Even as Eva does this, she stirs great controversy in the Jewish community, many of whom don’t feel Eva has the right to forgive any Nazi, much less Mengele. Several responses to Eva’s act are interwoven through the film: She has no right to speak for other Jews, her comments could imply she is speaking for the dead, she dishonors her parents who also died in the camp, her decision implies she is willing to forget the evil committed in the Holocaust. Yet Kor fiercely stands by her decision, arguing that forgiveness will “heal your soul and set you free.”

Most interesting about this film is the complexity involved in its portrayal of forgiveness. What is forgiveness? What does invoking it entail? No one seems to know definitively. Everyone seems to have their own perspective. Does it mean one forgets the past? Does it mean one excuses the past? Is it necessary for the perpetrator to be sorry before one can forgive them? If so, how can one ever forgive Mengele, long since dead? Are those who suffered under him or other dead and/or non-repentant Nazis doomed to live as victims the rest of their days? How does forgiveness apply in current conflicts one has with others? Do the rules change? Is it harder or easier to forgive the living?

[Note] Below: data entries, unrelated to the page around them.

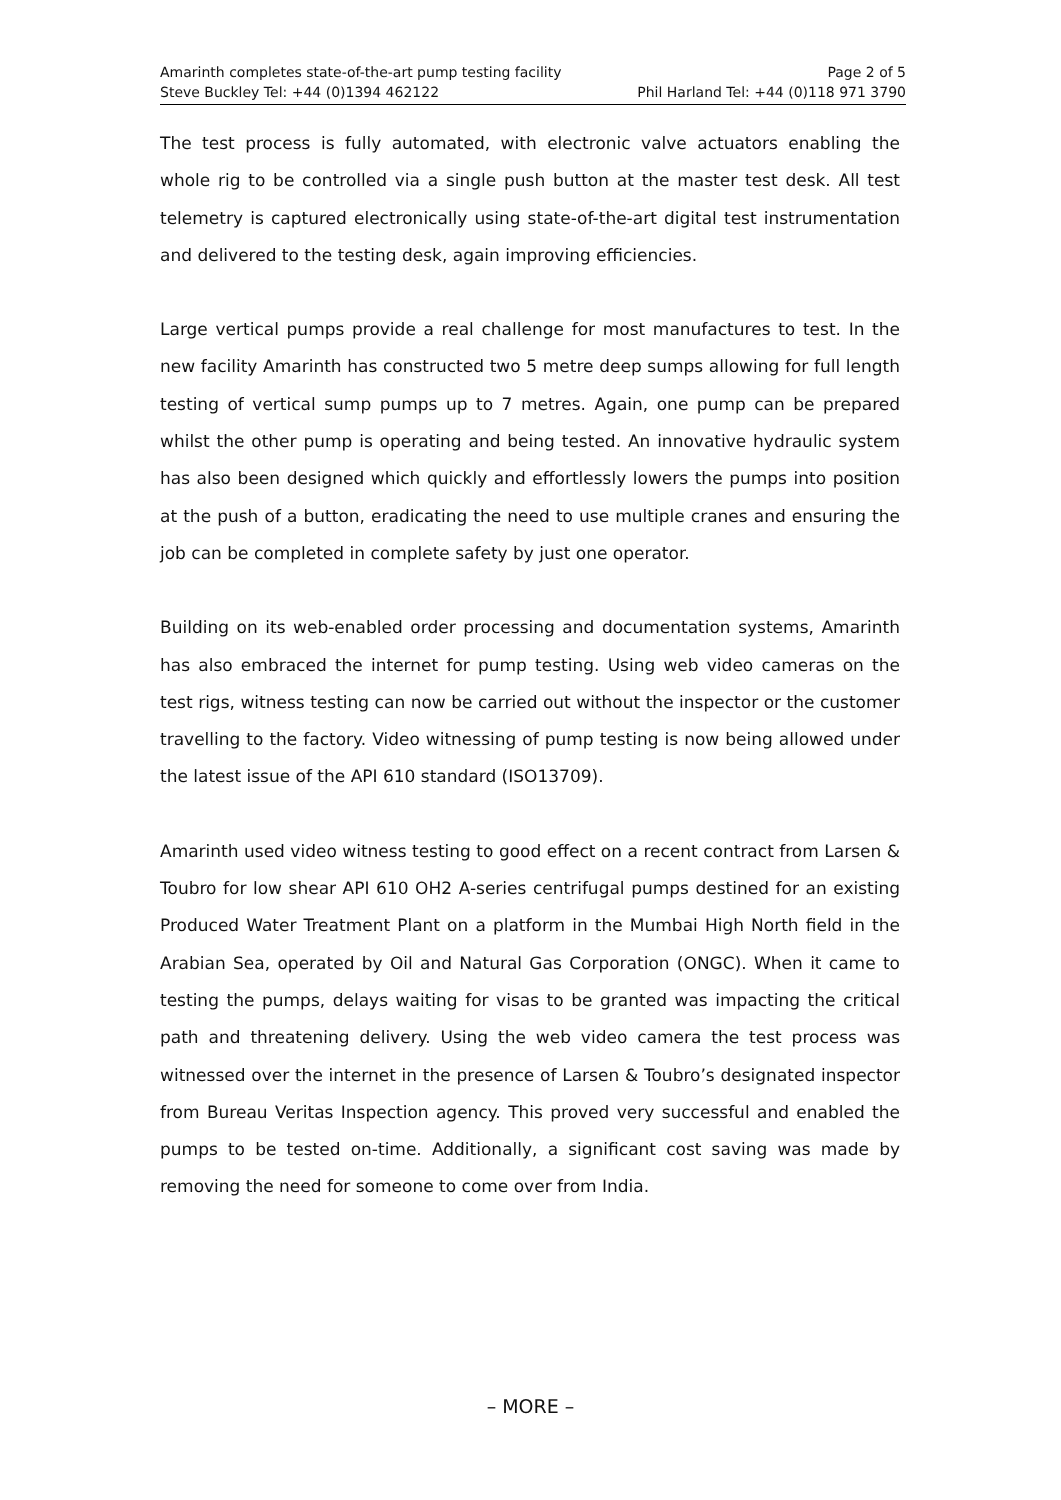Amarinth completes state-of-the-art pump testing facility Page 2 of 5
Steve Buckley Tel: +44 (0)1394 462122 Phil Harland Tel: +44 (0)118 971 3790
The test process is fully automated, with electronic valve actuators enabling the whole rig to be controlled via a single push button at the master test desk. All test telemetry is captured electronically using state-of-the-art digital test instrumentation and delivered to the testing desk, again improving efficiencies.
Large vertical pumps provide a real challenge for most manufactures to test. In the new facility Amarinth has constructed two 5 metre deep sumps allowing for full length testing of vertical sump pumps up to 7 metres. Again, one pump can be prepared whilst the other pump is operating and being tested. An innovative hydraulic system has also been designed which quickly and effortlessly lowers the pumps into position at the push of a button, eradicating the need to use multiple cranes and ensuring the job can be completed in complete safety by just one operator.
Building on its web-enabled order processing and documentation systems, Amarinth has also embraced the internet for pump testing. Using web video cameras on the test rigs, witness testing can now be carried out without the inspector or the customer travelling to the factory. Video witnessing of pump testing is now being allowed under the latest issue of the API 610 standard (ISO13709).
Amarinth used video witness testing to good effect on a recent contract from Larsen & Toubro for low shear API 610 OH2 A-series centrifugal pumps destined for an existing Produced Water Treatment Plant on a platform in the Mumbai High North field in the Arabian Sea, operated by Oil and Natural Gas Corporation (ONGC). When it came to testing the pumps, delays waiting for visas to be granted was impacting the critical path and threatening delivery. Using the web video camera the test process was witnessed over the internet in the presence of Larsen & Toubro’s designated inspector from Bureau Veritas Inspection agency. This proved very successful and enabled the pumps to be tested on-time. Additionally, a significant cost saving was made by removing the need for someone to come over from India.
– MORE –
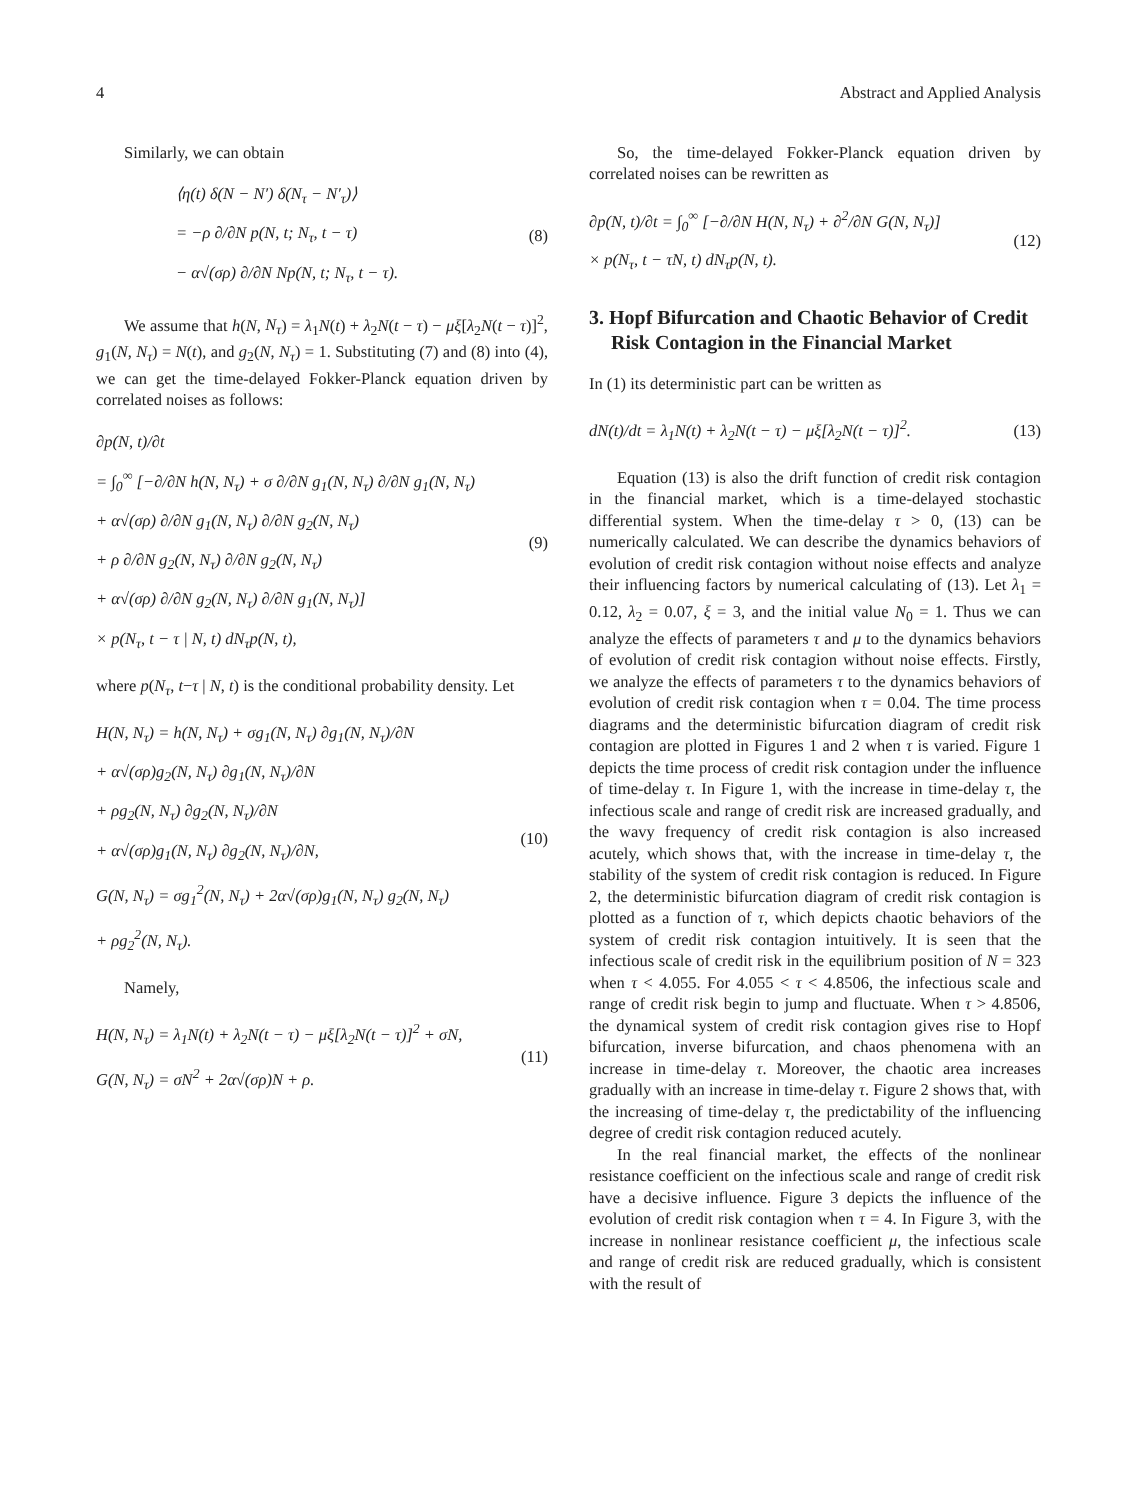4 Abstract and Applied Analysis
Similarly, we can obtain
⟨η(t) δ(N − N′) δ(N<sub>τ</sub> − N′<sub>τ</sub>)⟩
= −ρ ∂/∂N p(N, t; N<sub>τ</sub>, t − τ)
− α√(σρ) ∂/∂N Np(N, t; N<sub>τ</sub>, t − τ).
(8)
We assume that h(N, N<sub>τ</sub>) = λ<sub>1</sub>N(t) + λ<sub>2</sub>N(t − τ) − μξ[λ<sub>2</sub>N(t − τ)]<sup>2</sup>, g<sub>1</sub>(N, N<sub>τ</sub>) = N(t), and g<sub>2</sub>(N, N<sub>τ</sub>) = 1. Substituting (7) and (8) into (4), we can get the time-delayed Fokker-Planck equation driven by correlated noises as follows:
∂p(N, t)/∂t
= ∫<sub>0</sub><sup>∞</sup> [−∂/∂N h(N, N<sub>τ</sub>) + σ ∂/∂N g<sub>1</sub>(N, N<sub>τ</sub>) ∂/∂N g<sub>1</sub>(N, N<sub>τ</sub>)
+ α√(σρ) ∂/∂N g<sub>1</sub>(N, N<sub>τ</sub>) ∂/∂N g<sub>2</sub>(N, N<sub>τ</sub>)
+ ρ ∂/∂N g<sub>2</sub>(N, N<sub>τ</sub>) ∂/∂N g<sub>2</sub>(N, N<sub>τ</sub>)
+ α√(σρ) ∂/∂N g<sub>2</sub>(N, N<sub>τ</sub>) ∂/∂N g<sub>1</sub>(N, N<sub>τ</sub>)]
× p(N<sub>τ</sub>, t − τ | N, t) dN<sub>τ</sub>p(N, t),
(9)
where p(N<sub>τ</sub>, t−τ | N, t) is the conditional probability density. Let
H(N, N<sub>τ</sub>) = h(N, N<sub>τ</sub>) + σg<sub>1</sub>(N, N<sub>τ</sub>) ∂g<sub>1</sub>(N, N<sub>τ</sub>)/∂N
+ α√(σρ)g<sub>2</sub>(N, N<sub>τ</sub>) ∂g<sub>1</sub>(N, N<sub>τ</sub>)/∂N
+ ρg<sub>2</sub>(N, N<sub>τ</sub>) ∂g<sub>2</sub>(N, N<sub>τ</sub>)/∂N
+ α√(σρ)g<sub>1</sub>(N, N<sub>τ</sub>) ∂g<sub>2</sub>(N, N<sub>τ</sub>)/∂N,
G(N, N<sub>τ</sub>) = σg<sub>1</sub><sup>2</sup>(N, N<sub>τ</sub>) + 2α√(σρ)g<sub>1</sub>(N, N<sub>τ</sub>) g<sub>2</sub>(N, N<sub>τ</sub>)
+ ρg<sub>2</sub><sup>2</sup>(N, N<sub>τ</sub>).
(10)
Namely,
H(N, N<sub>τ</sub>) = λ<sub>1</sub>N(t) + λ<sub>2</sub>N(t − τ) − μξ[λ<sub>2</sub>N(t − τ)]<sup>2</sup> + σN,
G(N, N<sub>τ</sub>) = σN<sup>2</sup> + 2α√(σρ)N + ρ.
(11)
So, the time-delayed Fokker-Planck equation driven by correlated noises can be rewritten as
∂p(N, t)/∂t = ∫<sub>0</sub><sup>∞</sup> [−∂/∂N H(N, N<sub>τ</sub>) + ∂<sup>2</sup>/∂N G(N, N<sub>τ</sub>)]
× p(N<sub>τ</sub>, t − τN, t) dN<sub>τ</sub>p(N, t).
(12)
3. Hopf Bifurcation and Chaotic Behavior of Credit Risk Contagion in the Financial Market
In (1) its deterministic part can be written as
dN(t)/dt = λ<sub>1</sub>N(t) + λ<sub>2</sub>N(t − τ) − μξ[λ<sub>2</sub>N(t − τ)]<sup>2</sup>.
(13)
Equation (13) is also the drift function of credit risk contagion in the financial market, which is a time-delayed stochastic differential system. When the time-delay τ > 0, (13) can be numerically calculated. We can describe the dynamics behaviors of evolution of credit risk contagion without noise effects and analyze their influencing factors by numerical calculating of (13). Let λ<sub>1</sub> = 0.12, λ<sub>2</sub> = 0.07, ξ = 3, and the initial value N<sub>0</sub> = 1. Thus we can analyze the effects of parameters τ and μ to the dynamics behaviors of evolution of credit risk contagion without noise effects. Firstly, we analyze the effects of parameters τ to the dynamics behaviors of evolution of credit risk contagion when τ = 0.04. The time process diagrams and the deterministic bifurcation diagram of credit risk contagion are plotted in Figures 1 and 2 when τ is varied. Figure 1 depicts the time process of credit risk contagion under the influence of time-delay τ. In Figure 1, with the increase in time-delay τ, the infectious scale and range of credit risk are increased gradually, and the wavy frequency of credit risk contagion is also increased acutely, which shows that, with the increase in time-delay τ, the stability of the system of credit risk contagion is reduced. In Figure 2, the deterministic bifurcation diagram of credit risk contagion is plotted as a function of τ, which depicts chaotic behaviors of the system of credit risk contagion intuitively. It is seen that the infectious scale of credit risk in the equilibrium position of N = 323 when τ < 4.055. For 4.055 < τ < 4.8506, the infectious scale and range of credit risk begin to jump and fluctuate. When τ > 4.8506, the dynamical system of credit risk contagion gives rise to Hopf bifurcation, inverse bifurcation, and chaos phenomena with an increase in time-delay τ. Moreover, the chaotic area increases gradually with an increase in time-delay τ. Figure 2 shows that, with the increasing of time-delay τ, the predictability of the influencing degree of credit risk contagion reduced acutely.
In the real financial market, the effects of the nonlinear resistance coefficient on the infectious scale and range of credit risk have a decisive influence. Figure 3 depicts the influence of the evolution of credit risk contagion when τ = 4. In Figure 3, with the increase in nonlinear resistance coefficient μ, the infectious scale and range of credit risk are reduced gradually, which is consistent with the result of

This film satisfies largely because Kor’s answers to a number of questions above resonate deeply within me. No, forgiveness does not entail forgetting or excusing the evil act. Neither is it dependent on the offender to be sorry. Forgiveness is an act which the victim bestows on another. It is an act they perform. No one can take it from them. All people have the option to forgive, to move beyond victim status and into a fuller life that looks forward in hope, rather than back in pessimism. And yet, in spite of all this, Kor is far from perfect, though she refreshingly recognizes her own limitations, and seems, at least to this eye, to be moving forward, bettering herself, and working out how one forgives, not just for the past, but also for the present. The doggedness and optimism in Kor is a refreshing antidote to the horrors of the genocide she and her people were subjected to.